Pictures in the records below must be left out. Return exactly the lines from the line with "ซันซิล เนเชอรัล คอนดิชันเนอร์ ไบโอ แอคทีฟ ฮัน" to the line with "dosage optimal. Un linge légèrement porté ne", both included.

__RECORDED INFORMATION__:
● ● ●

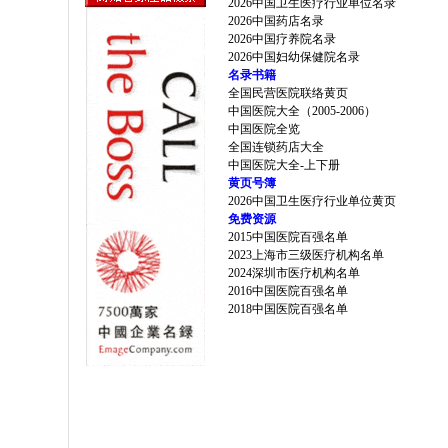
2026中国卫生医疗行业单位名录
2026中国药店名录
2026中国疗养院名录
2026中国妇幼保健院名录
名录书籍
全国民营医院联络黄页
中国医院大全（2005-2006）
中国医院全览
全国连锁药店大全
中国医院大全-上下册
黄页号簿
2026中国卫生医疗行业单位黄页
免费资源
2015中国医院百强名单
2023上海市三级医疗机构名单
2024深圳市医疗机构名单
2016中国医院百强名单
2018中国医院百强名单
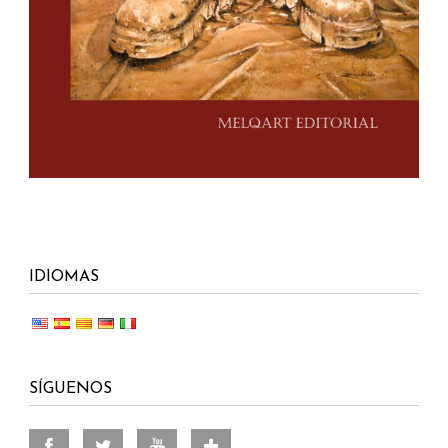
IDIOMAS
SÍGUENOS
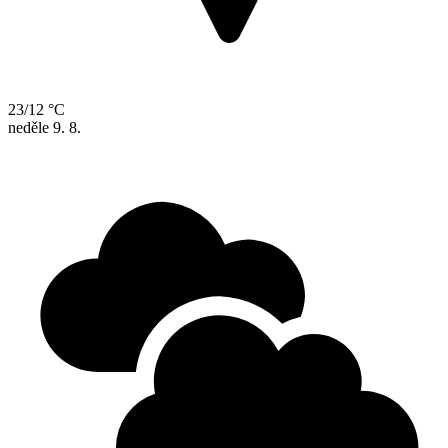
23/12 °C
neděle
9. 8.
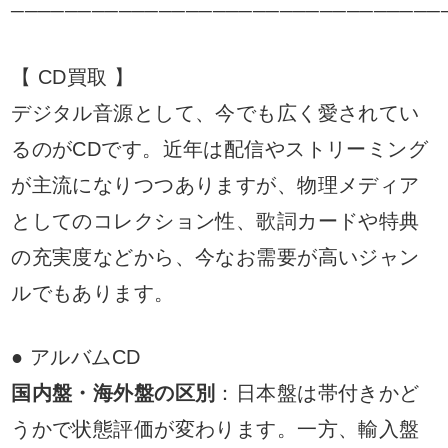
────────────────────────────────
【 CD買取 】
デジタル音源として、今でも広く愛されてい
るのがCDです。近年は配信やストリーミング
が主流になりつつありますが、物理メディア
としてのコレクション性、歌詞カードや特典
の充実度などから、今なお需要が高いジャン
ルでもあります。
● アルバムCD
国内盤・海外盤の区別
：日本盤は帯付きかど
うかで状態評価が変わります。一方、輸入盤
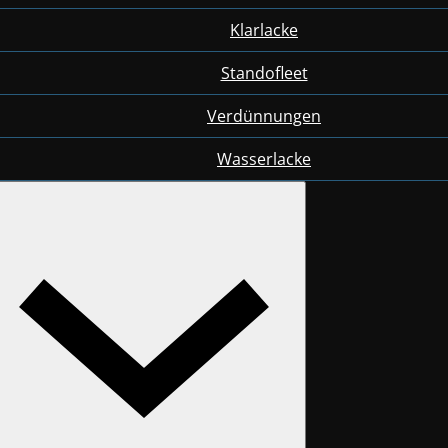
Klarlacke
Standofleet
Verdünnungen
Wasserlacke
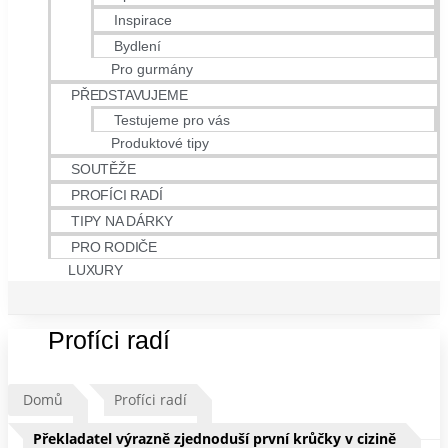
Inspirace
Bydlení
Pro gurmány
PŘEDSTAVUJEME
Testujeme pro vás
Produktové tipy
SOUTĚŽE
PROFÍCI RADÍ
TIPY NA DÁRKY
PRO RODIČE
LUXURY
Profíci radí
Domů
Profíci radí
Překladatel výrazně zjednoduší první krůčky v cizině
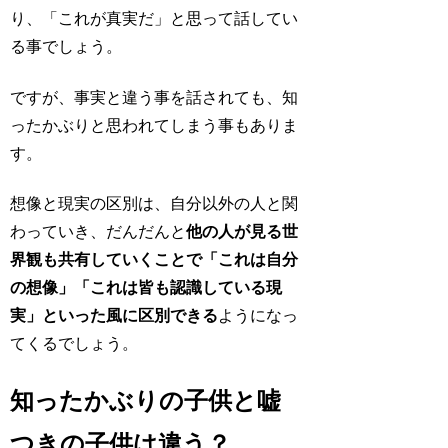
り、
「これが真実だ」
と思って話してい
る事でしょう。
ですが、事実と違う事を話されても、知
ったかぶりと思われてしまう事もありま
す。
想像と現実の区別は、自分以外の人と関
わっていき、だんだんと
他の人が見る世
界観も共有していくことで「これは自分
の想像」「これは皆も認識している現
実」といった風に区別できる
ようになっ
てくるでしょう。
知ったかぶりの子供と嘘
つきの子供は違う？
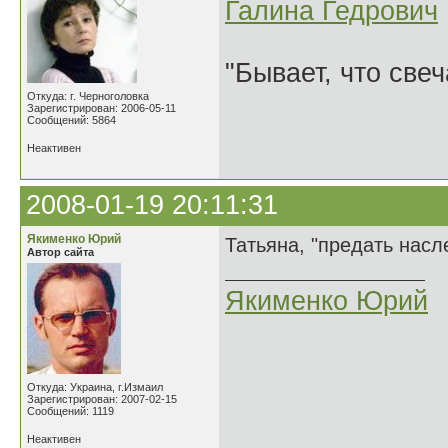
Галина Гедрович
"Бывает, что свеч
Откуда: г. Черноголовка
Зарегистрирован: 2006-05-11
Сообщений: 5864
Неактивен
2008-01-19 20:11:31
Якименко Юрий
Татьяна, "предать насл
Автор сайта
Якименко Юрий
Откуда: Украина, г.Измаил
Зарегистрирован: 2007-02-15
Сообщений: 1119
Неактивен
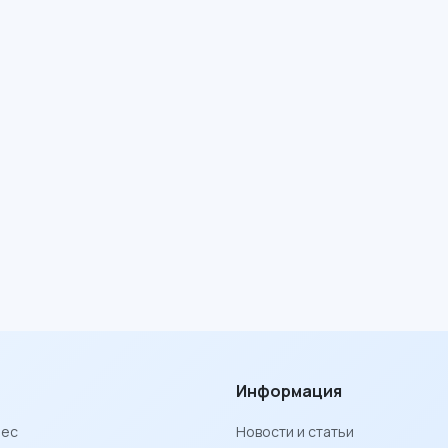
Информация
нес
Новости и статьи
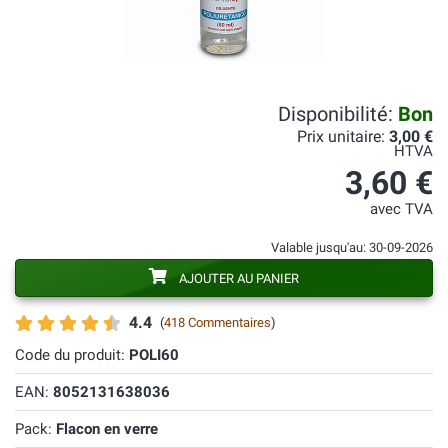
Disponibilité:
Bon
Prix unitaire:
3,00 €
HTVA
3,60 €
avec TVA
Valable jusqu'au: 30-09-2026
AJOUTER AU PANIER
4.4
(
418 Commentaires
)
Code du produit:
POLI60
EAN:
8052131638036
Pack:
Flacon en verre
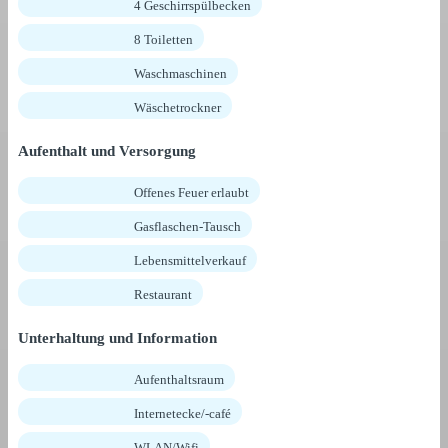
4 Geschirrspülbecken
8 Toiletten
Waschmaschinen
Wäschetrockner
Aufenthalt und Versorgung
Offenes Feuer erlaubt
Gasflaschen-Tausch
Lebensmittelverkauf
Restaurant
Unterhaltung und Information
Aufenthaltsraum
Internetecke/-café
WLAN/Wifi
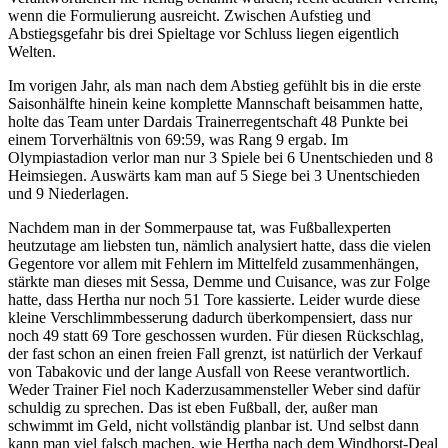
wenn die Formulierung ausreicht. Zwischen Aufstieg und
Abstiegsgefahr bis drei Spieltage vor Schluss liegen eigentlich
Welten.
Im vorigen Jahr, als man nach dem Abstieg gefühlt bis in die erste
Saisonhälfte hinein keine komplette Mannschaft beisammen hatte,
holte das Team unter Dardais Trainerregentschaft 48 Punkte bei
einem Torverhältnis von 69:59, was Rang 9 ergab. Im
Olympiastadion verlor man nur 3 Spiele bei 6 Unentschieden und 8
Heimsiegen. Auswärts kam man auf 5 Siege bei 3 Unentschieden
und 9 Niederlagen.
Nachdem man in der Sommerpause tat, was Fußballexperten
heutzutage am liebsten tun, nämlich analysiert hatte, dass die vielen
Gegentore vor allem mit Fehlern im Mittelfeld zusammenhängen,
stärkte man dieses mit Sessa, Demme und Cuisance, was zur Folge
hatte, dass Hertha nur noch 51 Tore kassierte. Leider wurde diese
kleine Verschlimmbesserung dadurch überkompensiert, dass nur
noch 49 statt 69 Tore geschossen wurden. Für diesen Rückschlag,
der fast schon an einen freien Fall grenzt, ist natürlich der Verkauf
von Tabakovic und der lange Ausfall von Reese verantwortlich.
Weder Trainer Fiel noch Kaderzusammensteller Weber sind dafür
schuldig zu sprechen. Das ist eben Fußball, der, außer man
schwimmt im Geld, nicht vollständig planbar ist. Und selbst dann
kann man viel falsch machen, wie Hertha nach dem Windhorst-Deal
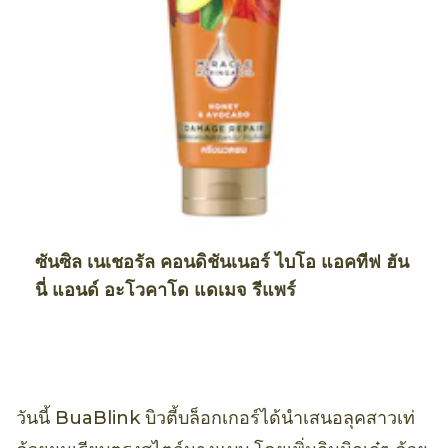
ซันซิล เนเชอรัล คอนดิชันเนอร์ ไบโอ แอคทีฟ ฮัน
นี่ แอนด์ อะโวคาโด แดเมจ รีแพร์
วันนี้ BuaBlink บิวตี้บล็อกเกอร์ได้นำเสนอลุคสาวเท่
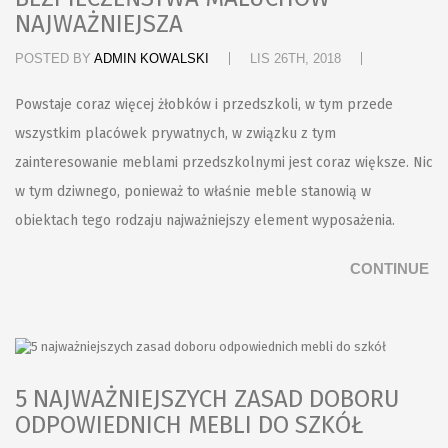
NAJWAŻNIEJSZA
POSTED BY
ADMIN KOWALSKI
LIS 26TH, 2018
Powstaje coraz więcej żłobków i przedszkoli, w tym przede
wszystkim placówek prywatnych, w związku z tym
zainteresowanie meblami przedszkolnymi jest coraz większe. Nic
w tym dziwnego, ponieważ to właśnie meble stanowią w
obiektach tego rodzaju najważniejszy element wyposażenia.
CONTINUE
5 NAJWAŻNIEJSZYCH ZASAD DOBORU
ODPOWIEDNICH MEBLI DO SZKÓŁ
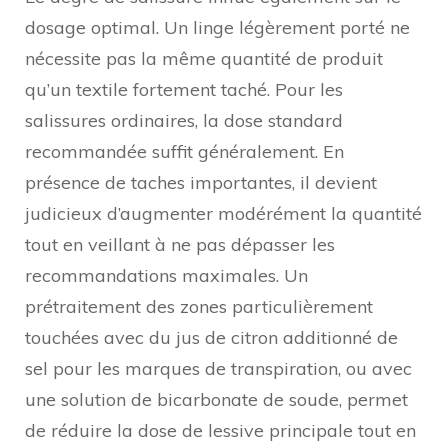
dosage optimal. Un linge légèrement porté ne
nécessite pas la même quantité de produit
qu’un textile fortement taché. Pour les
salissures ordinaires, la dose standard
recommandée suffit généralement. En
présence de taches importantes, il devient
judicieux d’augmenter modérément la quantité
tout en veillant à ne pas dépasser les
recommandations maximales. Un
prétraitement des zones particulièrement
touchées avec du jus de citron additionné de
sel pour les marques de transpiration, ou avec
une solution de bicarbonate de soude, permet
de réduire la dose de lessive principale tout en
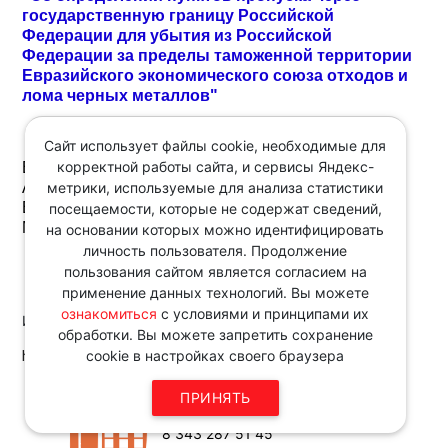
государственную границу Российской
Федерации для убытия из Российской
Федерации за пределы таможенной территории
Евразийского экономического союза отходов и
лома черных металлов"
Сайт использует файлы cookie, необходимые для
корректной работы сайта, и сервисы Яндекс-
В указанный перечень пунктов пропуска включены
метрики, используемые для анализа статистики
Архангельск, Большой порт Санкт-Петербург,
Владивосток, Дудинка, Калининград, Корсаков,
посещаемости, которые не содержат сведений,
Магадан, Мурманск, Петропавловск-Камчатский.
на основании которых можно идентифицировать
личность пользователя. Продолжение
пользования сайтом является согласием на
применение данных технологий. Вы можете
ознакомиться
с условиями и принципами их
Источник:
обработки. Вы можете запретить сохранение
http://www.consultant.ru
cookie в настройках своего браузера
Звоните по телефону в рабочие
ПРИНЯТЬ
дни с 9:00 до 18:00
8 343 287 51 45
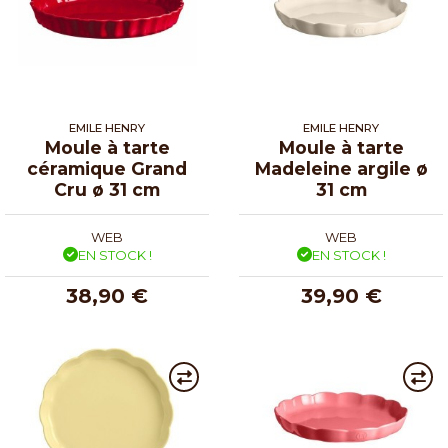
EMILE HENRY
EMILE HENRY
Moule à tarte
Moule à tarte
céramique Grand
Madeleine argile ø
Cru ø 31 cm
31 cm
WEB
WEB
EN STOCK !
EN STOCK !
38,90 €
39,90 €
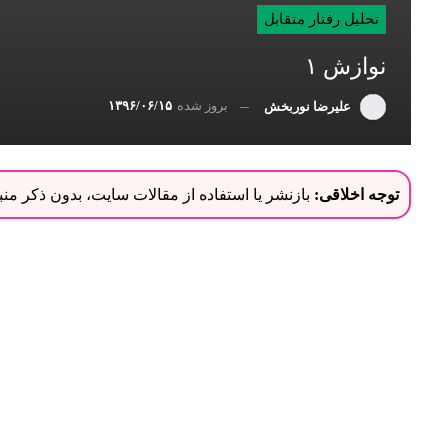
تحلیل رفتار متقابل
نوازش ۱
بروز شده
۱۳۹۶/۰۶/۱۵
علیرضا نوربخش
توجه اخلاقی:
بازنشر یا استفاده از مقالات سایت، بدون ذکر م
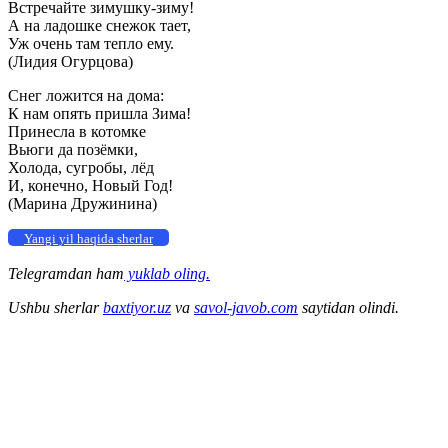
Встречайте зимушку-зиму!
А на ладошке снежок тает,
Уж очень там тепло ему.
(Лидия Огурцова)
Снег ложится на дома:
К нам опять пришла Зима!
Принесла в котомке
Вьюги да позёмки,
Холода, сугробы, лёд
И, конечно, Новый Год!
(Марина Дружинина)
Yangi yil haqida sherlar
Telegramdan ham
yuklab oling.
Ushbu sherlar
baxtiyor.uz
va
savol-javob.com
saytidan olindi.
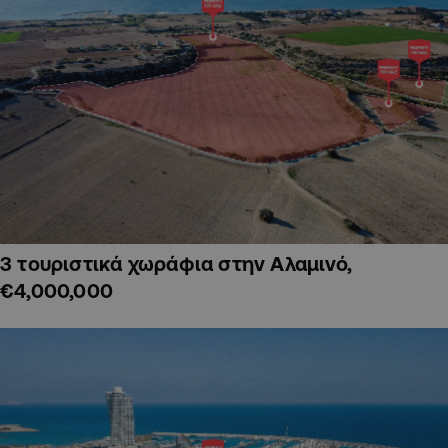
3 τουριστικά χωράφια στην Αλαμινό,
€4,000,000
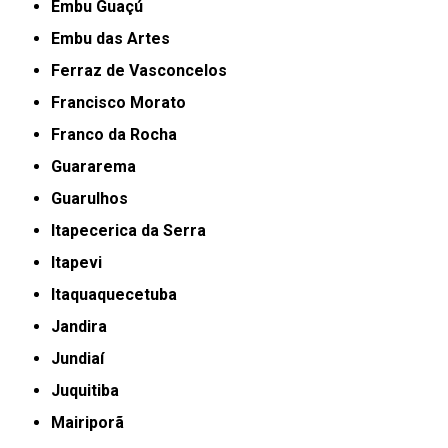
Embu Guaçú
Embu das Artes
Ferraz de Vasconcelos
Francisco Morato
Franco da Rocha
Guararema
Guarulhos
Itapecerica da Serra
Itapevi
Itaquaquecetuba
Jandira
Jundiaí
Juquitiba
Mairiporã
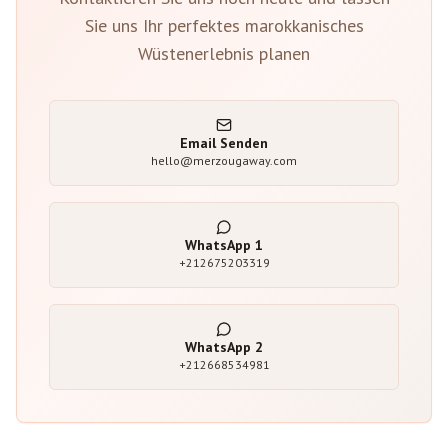
Sie uns Ihr perfektes marokkanisches
Wüstenerlebnis planen
Email Senden
hello@merzougaway.com
WhatsApp
1
+212675203319
WhatsApp
2
+212668534981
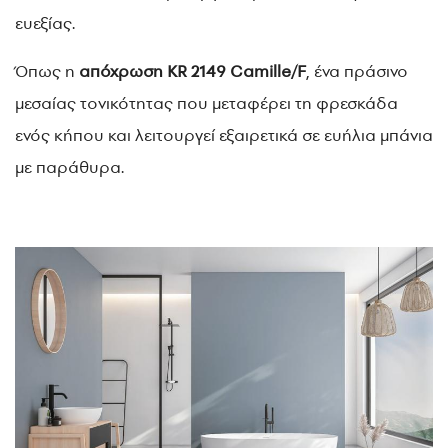
ευεξίας.
Όπως η
απόχρωση KR 2149 Camille/F
, ένα πράσινο
μεσαίας τονικότητας που μεταφέρει τη φρεσκάδα
ενός κήπου και λειτουργεί εξαιρετικά σε ευήλια μπάνια
με παράθυρα.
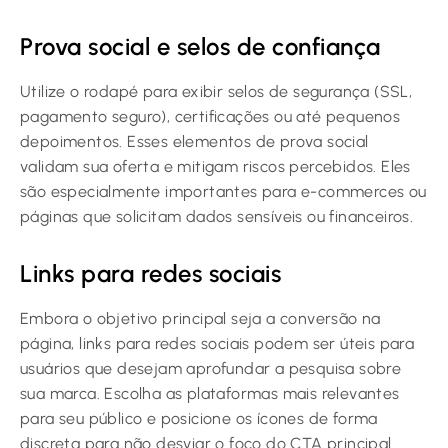
Prova social e selos de confiança
Utilize o rodapé para exibir selos de segurança (SSL,
pagamento seguro), certificações ou até pequenos
depoimentos. Esses elementos de prova social
validam sua oferta e mitigam riscos percebidos. Eles
são especialmente importantes para e-commerces ou
páginas que solicitam dados sensíveis ou financeiros.
Links para redes sociais
Embora o objetivo principal seja a conversão na
página, links para redes sociais podem ser úteis para
usuários que desejam aprofundar a pesquisa sobre
sua marca. Escolha as plataformas mais relevantes
para seu público e posicione os ícones de forma
discreta para não desviar o foco do CTA principal.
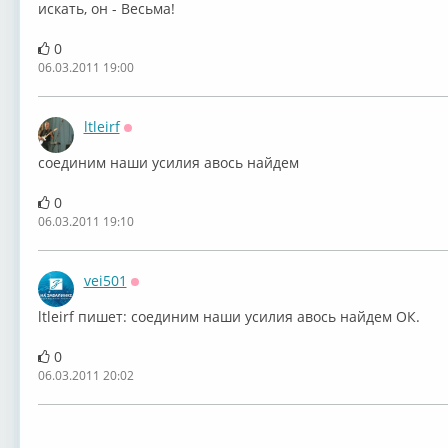
искать, он - Весьма!
0
06.03.2011 19:00
ltleirf
Оффлайн
соединим наши усилия авось найдем
0
06.03.2011 19:10
vei501
Оффлайн
ltleirf пишет: соединим наши усилия авось найдем ОК.
0
06.03.2011 20:02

● ● ●

__EXERCISE ANSWER__:
ซันซิล เนเชอรัล คอนดิชันเนอร์ ไบโอ แอคทีฟ ฮัน
นี่ แอนด์ อะโวคาโด แดเมจ รีแพร์
วันนี้ BuaBlink บิวตี้บล็อกเกอร์ได้นำเสนอลุคสาวเท่
NAJWAŻNIEJSZA
POSTED BY
ADMIN KOWALSKI
LIS 26TH, 2018
Powstaje coraz więcej żłobków i przedszkoli, w tym przede
wszystkim placówek prywatnych, w związku z tym
zainteresowanie meblami przedszkolnymi jest coraz większe. Nic
w tym dziwnego, ponieważ to właśnie meble stanowią w
obiektach tego rodzaju najważniejszy element wyposażenia.
CONTINUE
5 NAJWAŻNIEJSZYCH ZASAD DOBORU
ODPOWIEDNICH MEBLI DO SZKÓŁ
dosage optimal. Un linge légèrement porté ne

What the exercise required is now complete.